Was the financial crisis bad for wages? For some, earnings actually improved

Research presented at the inaugural Think Forward Initiative summit suggests the financial crisis increased inequality in parts of Europe.

The financial crisis that began in 2007 widened the gap between rich and poor in many places, but lower income groups in Europe did not fare worse than average. That's a main finding from a study for the Think Forward Initiative by ING Belgium senior economist Julien Manceaux. Manceaux writes that lower income groups in Europe have not seen incomes shrink as much as in the United States, where income inequality worsened from 2007 to 2013.

Within Europe, times were certainly tough for many – but low-earners did enjoy some growth in their disposable income in all countries outside Southern Europe. These tougher times also led to higher levels of poverty in all countries, with one exception: Germany.

Why does inequality matter?
"In advanced economies, growing inequality has been shown to be harmful for long-term economic growth," Manceaux explains.

According to an OECD report, expansion of the earnings gap between the richest and poorest members of society between 1985 and 2005 probably reduced growth between 1990 and 2010 by as much as 4.7 percentage points. A big gap between rich and poor can add to political instability or a breakdown in society, partly because people may feel resentful, Manceaux notes.

Manceaux's full study is also downloadable as a PDF below.



That shrinking feeling In Portugal, Poland, the Netherlands, Belgium and the UK, the gap between the disposable income growth of the wealthiest members of society and the poorest narrowed between 2007 and 2013. In the UK, the lowest incomes even rose.

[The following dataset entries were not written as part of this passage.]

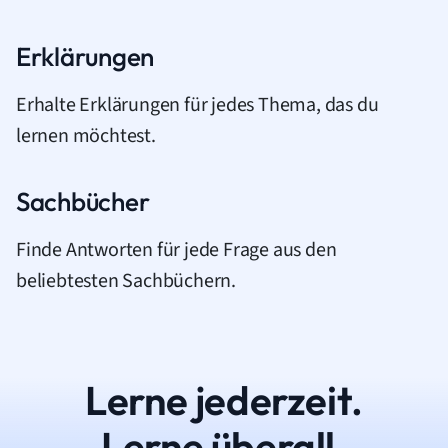
Erklärungen
Erhalte Erklärungen für jedes Thema, das du
lernen möchtest.
Sachbücher
Finde Antworten für jede Frage aus den
beliebtesten Sachbüchern.
Lerne jederzeit.
Lerne überall.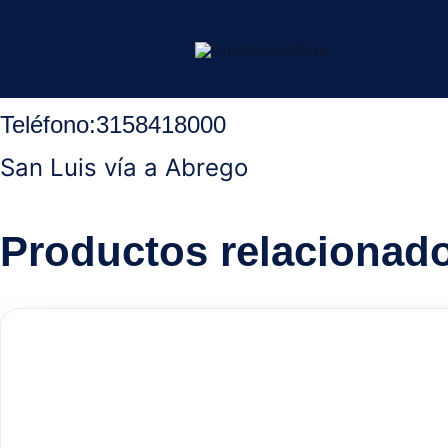
Ir
Inicio
/
Ocaña Norte Santander
/
Restaurantes
/ Restaurante y es
al
contenido
Teléfono
:
3158418000
San Luis vía a Abrego
Productos relacionad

Tougher times Changes in the labour market, such as new types of contracts, meant the young suffered more than the oldest – except in Poland, and in Belgium or Germany where income growth was similar in all age groups. The biggest age-related gap was in Spain.

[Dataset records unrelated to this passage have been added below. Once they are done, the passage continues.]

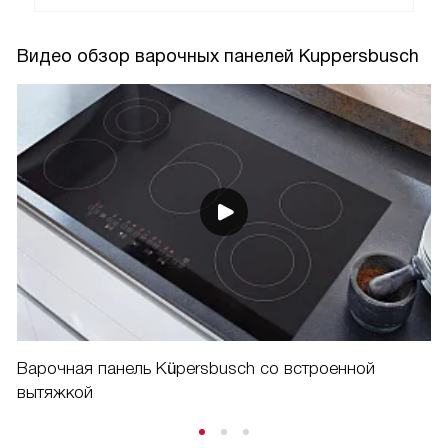
Видео обзор варочных панелей Kuppersbusch
Варочная панель Küpersbusch со встроенной
вытяжкой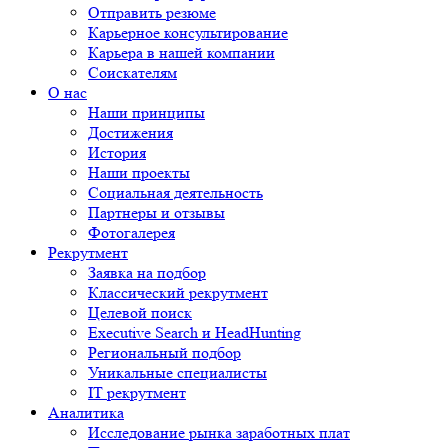
Отправить резюме
Карьерное консультирование
Карьера в нашей компании
Соискателям
О нас
Наши принципы
Достижения
История
Наши проекты
Социальная деятельность
Партнеры и отзывы
Фотогалерея
Рекрутмент
Заявка на подбор
Классический рекрутмент
Целевой поиск
Executive Search и HeadHunting
Региональный подбор
Уникальные специалисты
IT рекрутмент
Аналитика
Исследование рынка заработных плат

Older and wiser People older than 65 did best in France and Spain, where the incomes of this age group rose 5.9%. The earnings of older people increased in all countries studied except Greece.

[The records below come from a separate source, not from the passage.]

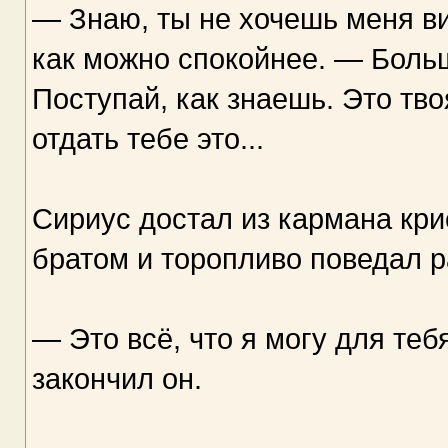
— Знаю, ты не хочешь меня ви
как можно спокойнее. — Больш
Поступай, как знаешь. Это тво
отдать тебе это...
Сириус достал из кармана кри
братом и торопливо поведал 
— Это всё, что я могу для теб
закончил он.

Heading south In Greece, disposable incomes fell 40% on average from 2007 to 2013. The share of the population in poverty rose 33% in Greece, 15% in Italy and 13.5% in Spain and Portugal. New types of labour contracts (more flexible part-time non-permanent) played a role.


C’est la vie? Eurozone earners with higher disposable incomes saw larger increases 2007 to 2013. The gap was wider than in the EU as a whole, widening most in Spain and France, where earnings of the richest rose 6.2% a year.


A German escape Germany saw marginal changes in inequality from low pre-crisis levels, no significant rise in poverty, nor a difference in growth of disposable incomes across old and young, though new types of labour contracts were widespread.